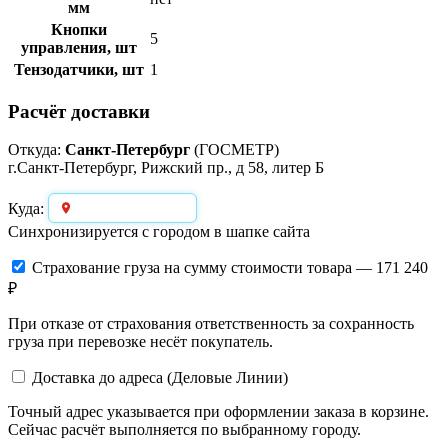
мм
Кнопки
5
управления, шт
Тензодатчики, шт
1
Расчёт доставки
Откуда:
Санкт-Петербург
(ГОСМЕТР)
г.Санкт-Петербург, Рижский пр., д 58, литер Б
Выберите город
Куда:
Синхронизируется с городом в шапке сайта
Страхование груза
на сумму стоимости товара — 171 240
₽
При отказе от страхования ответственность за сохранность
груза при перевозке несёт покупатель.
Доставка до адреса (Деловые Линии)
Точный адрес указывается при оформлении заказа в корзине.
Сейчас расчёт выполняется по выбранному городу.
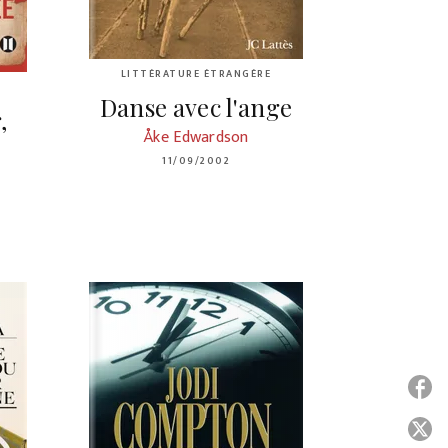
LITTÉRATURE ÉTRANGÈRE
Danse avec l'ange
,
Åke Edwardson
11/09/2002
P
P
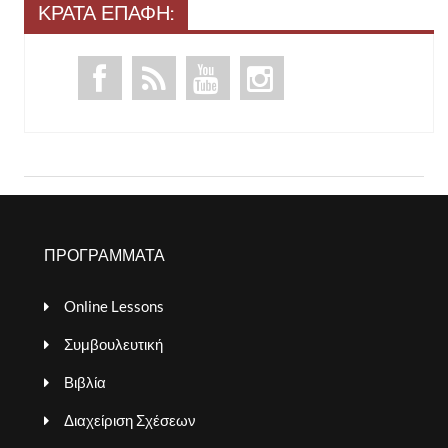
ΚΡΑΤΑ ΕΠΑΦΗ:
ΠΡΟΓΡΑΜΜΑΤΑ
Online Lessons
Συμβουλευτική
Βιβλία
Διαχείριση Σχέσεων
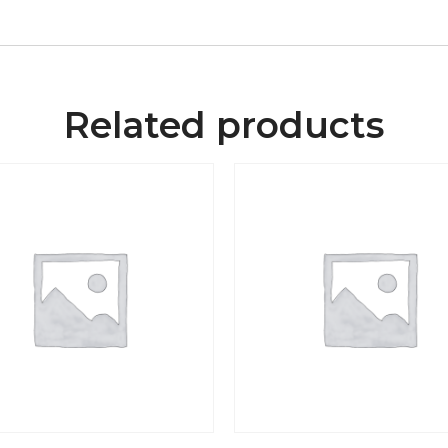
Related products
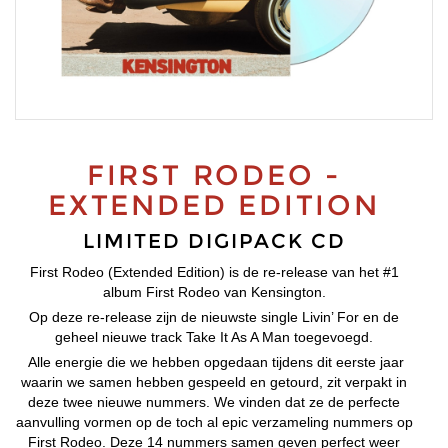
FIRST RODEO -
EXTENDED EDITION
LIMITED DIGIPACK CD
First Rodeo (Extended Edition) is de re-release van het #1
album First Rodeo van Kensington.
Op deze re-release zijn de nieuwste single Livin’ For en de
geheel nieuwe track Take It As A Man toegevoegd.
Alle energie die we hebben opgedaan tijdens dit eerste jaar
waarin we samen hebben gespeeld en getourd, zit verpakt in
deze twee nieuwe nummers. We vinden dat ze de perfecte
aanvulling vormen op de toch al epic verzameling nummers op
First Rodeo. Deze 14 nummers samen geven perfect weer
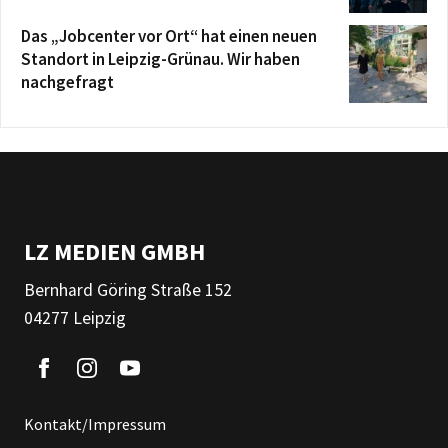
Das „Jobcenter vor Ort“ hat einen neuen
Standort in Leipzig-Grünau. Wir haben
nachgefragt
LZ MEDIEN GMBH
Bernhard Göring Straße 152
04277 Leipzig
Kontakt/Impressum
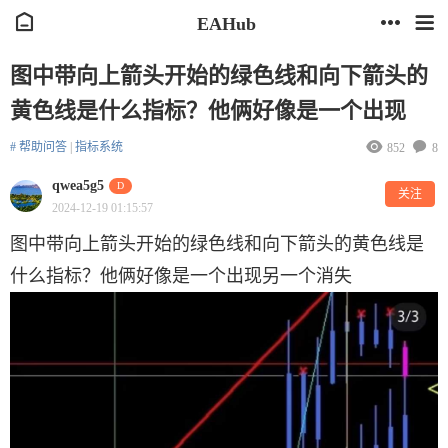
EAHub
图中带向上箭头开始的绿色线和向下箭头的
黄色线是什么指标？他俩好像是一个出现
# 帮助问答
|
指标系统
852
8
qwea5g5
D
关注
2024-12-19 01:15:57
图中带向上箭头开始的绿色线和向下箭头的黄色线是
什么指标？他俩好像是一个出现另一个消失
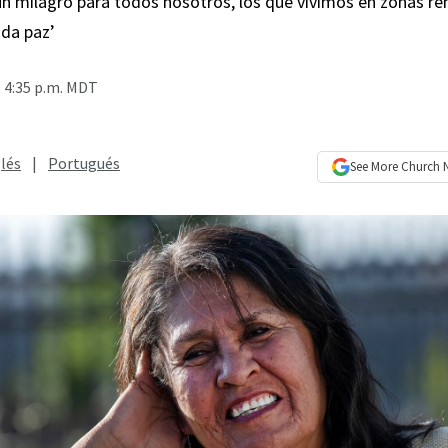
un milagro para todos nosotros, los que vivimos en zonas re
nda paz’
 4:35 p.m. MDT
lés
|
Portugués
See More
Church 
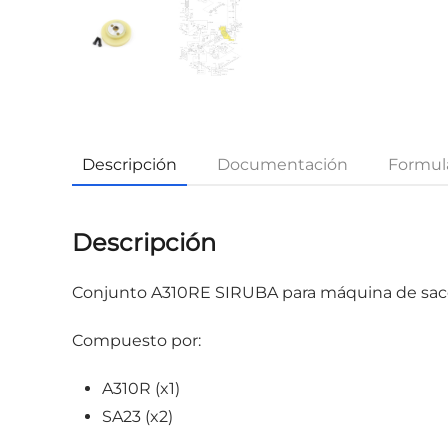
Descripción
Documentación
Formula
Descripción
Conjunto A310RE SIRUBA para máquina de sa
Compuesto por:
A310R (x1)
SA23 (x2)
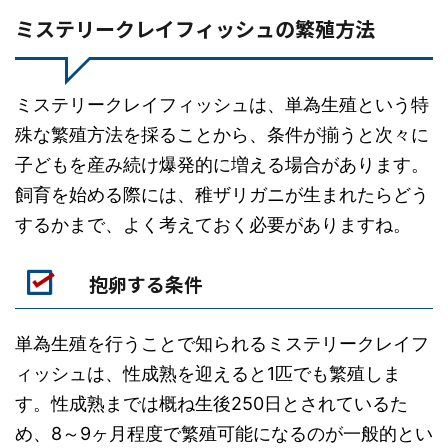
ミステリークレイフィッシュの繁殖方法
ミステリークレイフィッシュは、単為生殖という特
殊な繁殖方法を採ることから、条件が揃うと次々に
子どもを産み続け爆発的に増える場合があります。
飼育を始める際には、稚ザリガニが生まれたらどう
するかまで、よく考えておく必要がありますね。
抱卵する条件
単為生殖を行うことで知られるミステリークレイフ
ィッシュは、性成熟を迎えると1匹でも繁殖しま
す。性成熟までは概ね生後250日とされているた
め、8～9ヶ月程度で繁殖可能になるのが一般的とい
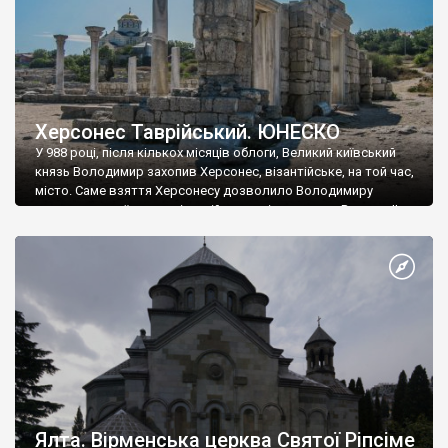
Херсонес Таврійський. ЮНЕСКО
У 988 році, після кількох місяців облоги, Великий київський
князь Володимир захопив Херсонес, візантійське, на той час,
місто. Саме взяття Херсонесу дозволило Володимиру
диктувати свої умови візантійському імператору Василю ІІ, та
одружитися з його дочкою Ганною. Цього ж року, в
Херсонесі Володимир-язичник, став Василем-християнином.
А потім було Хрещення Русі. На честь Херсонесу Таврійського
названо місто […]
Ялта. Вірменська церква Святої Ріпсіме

========================================================================

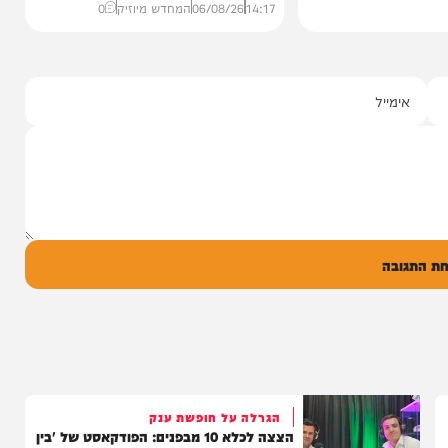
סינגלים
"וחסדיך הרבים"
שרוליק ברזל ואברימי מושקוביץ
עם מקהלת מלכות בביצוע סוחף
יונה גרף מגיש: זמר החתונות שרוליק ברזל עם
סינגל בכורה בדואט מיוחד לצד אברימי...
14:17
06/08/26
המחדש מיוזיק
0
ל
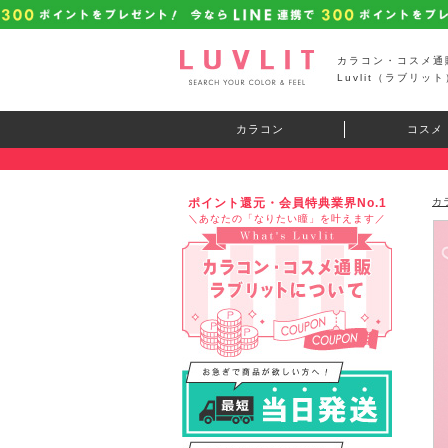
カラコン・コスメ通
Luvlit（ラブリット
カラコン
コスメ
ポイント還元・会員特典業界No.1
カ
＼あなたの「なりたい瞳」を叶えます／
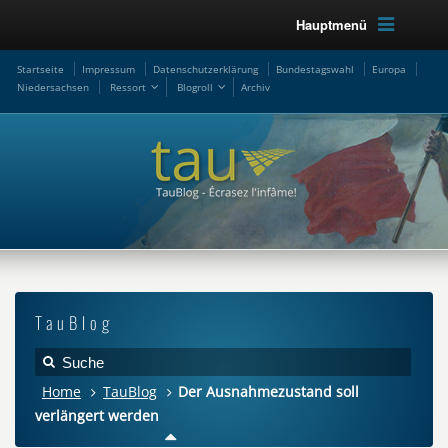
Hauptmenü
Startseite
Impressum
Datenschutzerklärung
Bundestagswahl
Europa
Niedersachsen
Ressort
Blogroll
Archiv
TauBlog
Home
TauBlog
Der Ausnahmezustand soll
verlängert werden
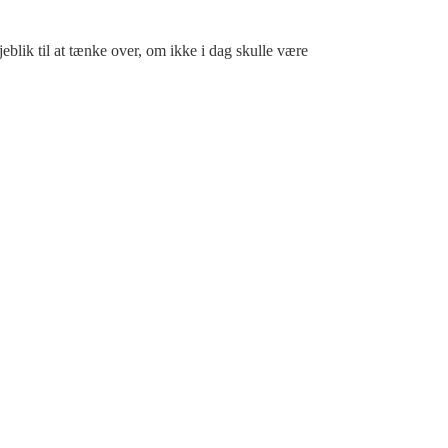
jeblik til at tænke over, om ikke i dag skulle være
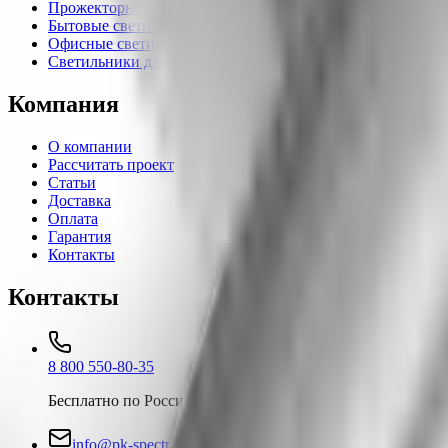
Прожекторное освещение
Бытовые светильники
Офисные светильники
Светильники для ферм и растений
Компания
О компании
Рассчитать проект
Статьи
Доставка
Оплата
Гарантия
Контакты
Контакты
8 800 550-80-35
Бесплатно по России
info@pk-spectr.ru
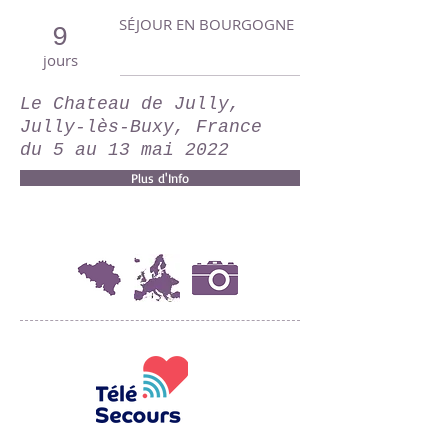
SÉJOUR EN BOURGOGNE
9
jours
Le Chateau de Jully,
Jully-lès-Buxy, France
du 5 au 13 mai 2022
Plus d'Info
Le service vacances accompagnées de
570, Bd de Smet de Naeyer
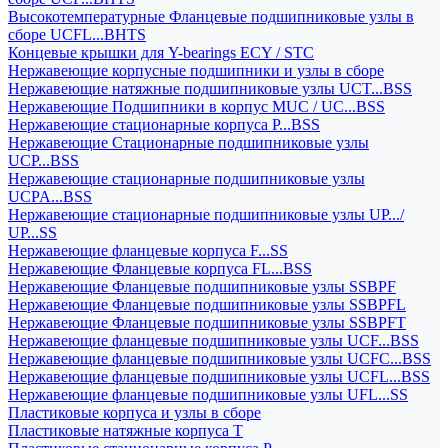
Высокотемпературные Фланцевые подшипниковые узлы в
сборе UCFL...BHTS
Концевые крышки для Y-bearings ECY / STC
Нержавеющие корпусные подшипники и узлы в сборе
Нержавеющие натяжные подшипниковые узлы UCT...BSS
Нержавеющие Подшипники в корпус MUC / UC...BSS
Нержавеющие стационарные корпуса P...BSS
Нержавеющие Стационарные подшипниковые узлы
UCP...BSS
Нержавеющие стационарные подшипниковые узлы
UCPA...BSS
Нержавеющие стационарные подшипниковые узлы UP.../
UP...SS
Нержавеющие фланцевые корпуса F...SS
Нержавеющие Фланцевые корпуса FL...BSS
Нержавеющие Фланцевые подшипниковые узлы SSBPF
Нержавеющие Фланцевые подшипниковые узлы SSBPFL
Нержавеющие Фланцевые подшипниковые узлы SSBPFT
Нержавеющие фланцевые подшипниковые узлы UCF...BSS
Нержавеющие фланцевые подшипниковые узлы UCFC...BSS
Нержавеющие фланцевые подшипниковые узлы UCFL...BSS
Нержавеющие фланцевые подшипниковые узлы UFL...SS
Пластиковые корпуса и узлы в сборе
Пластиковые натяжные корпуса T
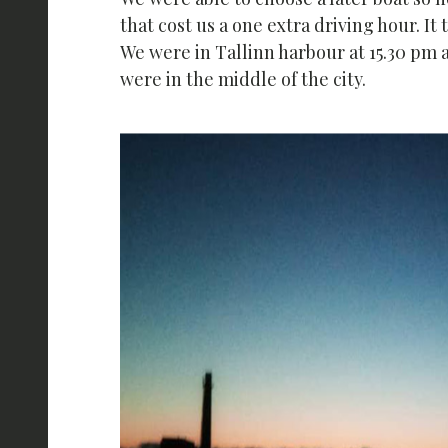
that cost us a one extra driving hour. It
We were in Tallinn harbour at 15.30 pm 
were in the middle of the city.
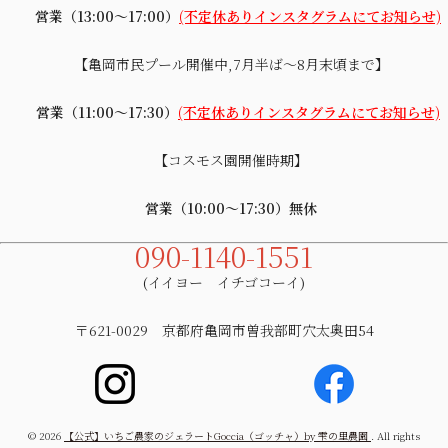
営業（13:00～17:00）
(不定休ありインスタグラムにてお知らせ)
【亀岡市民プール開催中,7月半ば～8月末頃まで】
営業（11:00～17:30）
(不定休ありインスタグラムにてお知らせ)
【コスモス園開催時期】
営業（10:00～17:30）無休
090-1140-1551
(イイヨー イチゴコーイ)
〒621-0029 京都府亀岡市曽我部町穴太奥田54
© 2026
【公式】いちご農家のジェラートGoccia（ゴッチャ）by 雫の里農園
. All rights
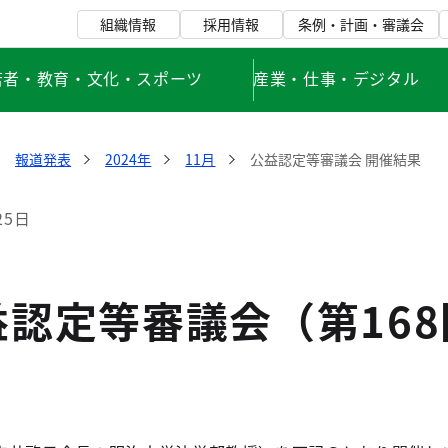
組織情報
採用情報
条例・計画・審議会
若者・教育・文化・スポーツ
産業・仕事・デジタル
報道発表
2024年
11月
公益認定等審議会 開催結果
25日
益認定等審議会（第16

========================================================================

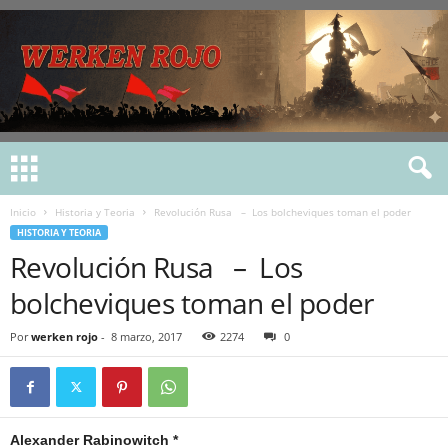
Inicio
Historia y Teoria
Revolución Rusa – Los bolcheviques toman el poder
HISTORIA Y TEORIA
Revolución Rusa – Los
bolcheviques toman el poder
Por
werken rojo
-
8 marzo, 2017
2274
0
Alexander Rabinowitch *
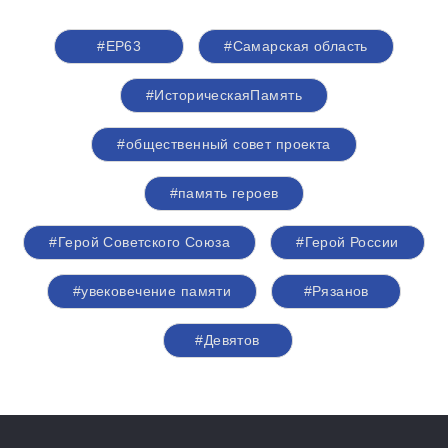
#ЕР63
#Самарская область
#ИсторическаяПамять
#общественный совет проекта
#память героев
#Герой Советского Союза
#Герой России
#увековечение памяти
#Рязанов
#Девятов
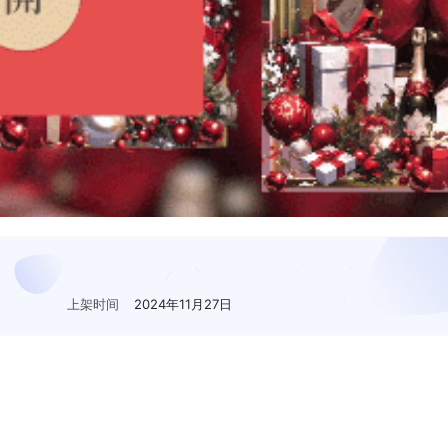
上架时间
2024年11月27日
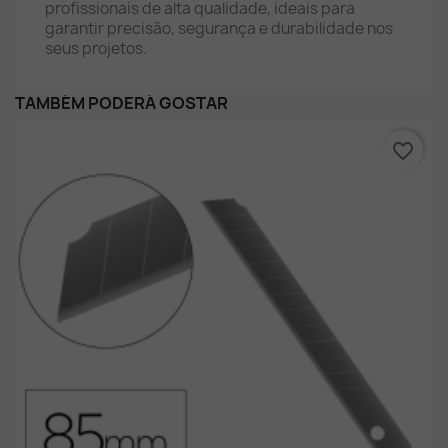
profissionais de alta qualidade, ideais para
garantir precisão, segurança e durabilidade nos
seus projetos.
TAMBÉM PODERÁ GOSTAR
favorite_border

========================================================================

• [TASK PROMPT]:
Select every line of the records holding the string "samen".

• [SOLVED EXERCISE]:
waarin we samen hebben gespeeld en getourd, zit verpakt in
First Rodeo. Deze 14 nummers samen geven perfect weer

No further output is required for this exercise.